Shorter Oars Make for Faster Boats
Next week, rowing teams from Cambridge University will battle for glory in a race down England’s river Cam. Just in time for the event, physicists have a tip for the athletes: To up your speed, shorten your oars.
“If you just want the boat to go the fastest it can, shorter oars are better,” says Michael Benzaquen, who led the new study at École Polytechnique in France. This simple rule is well known to rowing coaches. But Benzaquen and his colleagues developed a mathematical model that could guide the sport in selecting the optimal oar length for a given event or athlete.
The researchers considered a coxless four—a boat with four rowers who each have one oar. They then derived an equation that describes boat speed in terms of the energy that the rower injects into her stroke—the action of moving the oar in, through, and out of the water. The transfer of energy from the rower’s muscles to the motion of the boat depends on various parameters, including the length of the oar from its pivot point to the end of the blade.

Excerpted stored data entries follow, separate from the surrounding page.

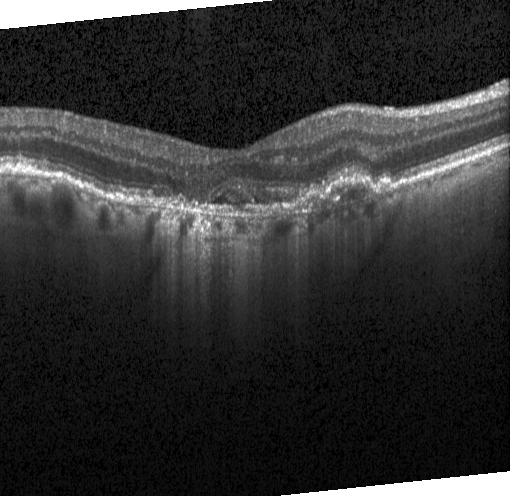 This B-scan demonstrates choroidal neovascularization (CNV).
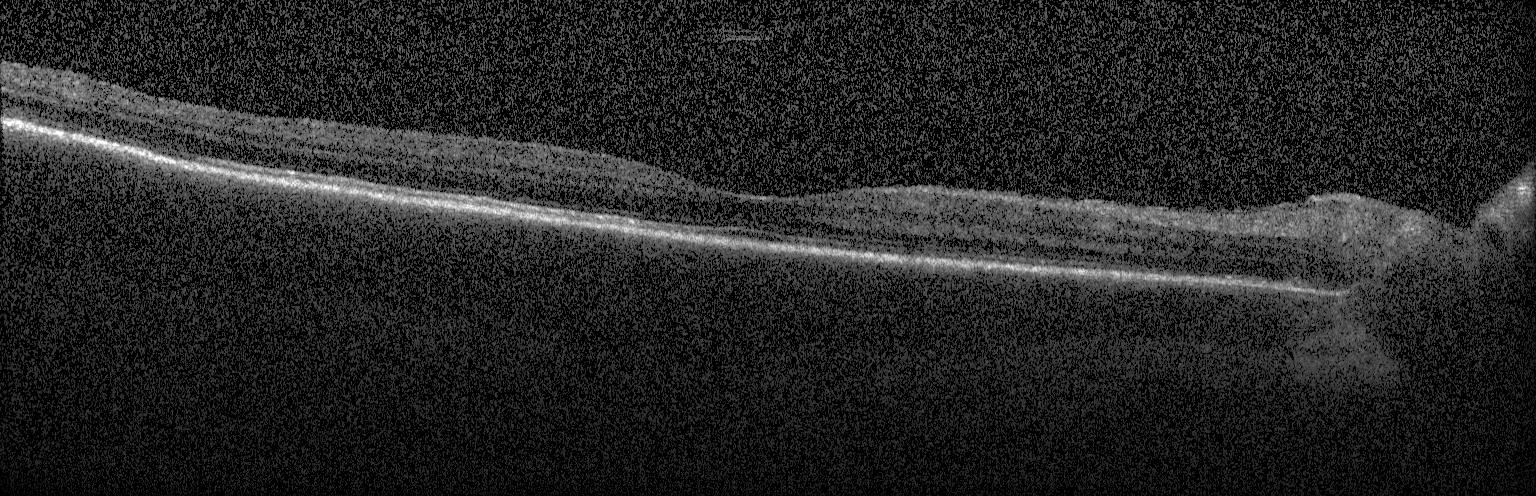 OCT B-scan — Diagnosis: no CNV, no DME, and no drusen.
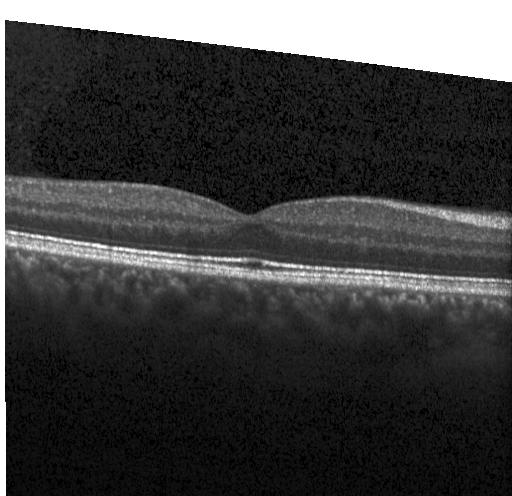 Spectral-domain optical coherence tomography; retinal OCT cross-section. Diagnosis: neither choroidal neovascularization, diabetic macular edema, nor drusen.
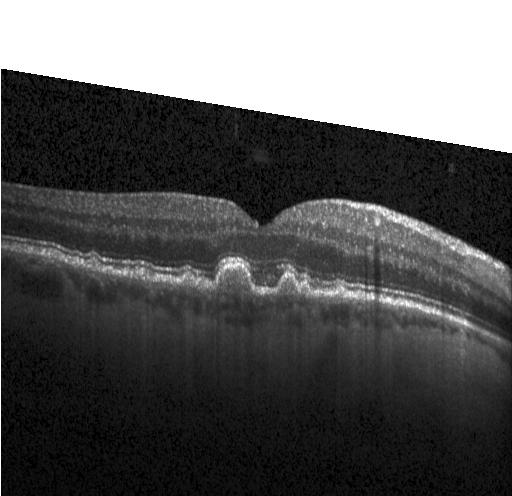 Spectral-domain OCT B-scan: multiple drusen.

The researchers found that longer oars more efficiently transfer energy from the rower to the boat, which is good for endurance races. But shorter oars are preferable for sprints, where rowers aim to zip through the water as fast as possible.
“Endurance [racing] is about being able to row for long periods of time with maximum efficiency,” Benzaquen says, so a long oar is the ideal choice. In sprint races, however, speed trumps an athlete’s energy consumption. “If you spend all your energy in 10 seconds that is not a problem because the race is over quickly.” Shorter oars allow rowers to paddle faster. And even though rowers waste more energy moving the oar in and out of the water, the team’s calculations show that the increased stroke rate more than compensates for the loss.
Other groups have modeled rowing mechanics, but these earlier models assumed a constant velocity of the oar. In Benzaquen’s model, the rowers exert a constant force. This new assumption is reasonable, according to Terry Wilson, the coach of Southampton Amateur Rowing Club in the UK and a former member of British Rowing’s coaching education team. He says that rowers strive to achieve a constant rowing force, although in practice, variations exist.
To check their calculations, the group conducted experiments in a swimming pool using “rowbots”—robotic rowers one tenth the size of humans. As in the model, the rowbots exerted a constant force on the oar. Decreasing the oar length by a third (equivalent to reducing a full-sized oar by around 80 to 100 cm), they found a 20% increase in boat speed, matching the trend predicted in their calculations. “Shorter is better for speed,” says Jean-Philippe Boucher, who coauthored the study and runs a company that designs sensors for monitoring athletic performance. Boucher notes, however, that the oars should only get so short. “Short oars lead to a very high rowing frequency that may not be sustainable by humans.”
Timothée Mouterde, a physicist at École Normale Supérieure in Paris and an amateur rower, believes his sport might benefit from the new analysis. “Coaches know that you can adjust oar length to optimize performance, but here you have the numbers,” he says. (Mouterde’s brother is rowing world champion Augustin Mouterde, whose stroke data appears in the study.) He thinks coaches could use these predictions to fine tune oar length for each rower in a boat, an outcome Boucher is working with athletes and coaches to achieve.
But Wilson is more cautious about the new study’s potential impact. He notes that only elite athletes tinker with oar length. And even then, the adjustments are “minute”—at most a few centimeters—compared to those implemented in the new experiments. For simplicity and fairness, the crews in amateur rowing events like the Cambridge races have identical oars. Playing around with their rigging would likely have very little impact on the boat’s speed, Wilson says. For them, perfecting technique is far more crucial for performance than any minor kit adjustments.
Katherine Wright is a Senior Editor for Physics.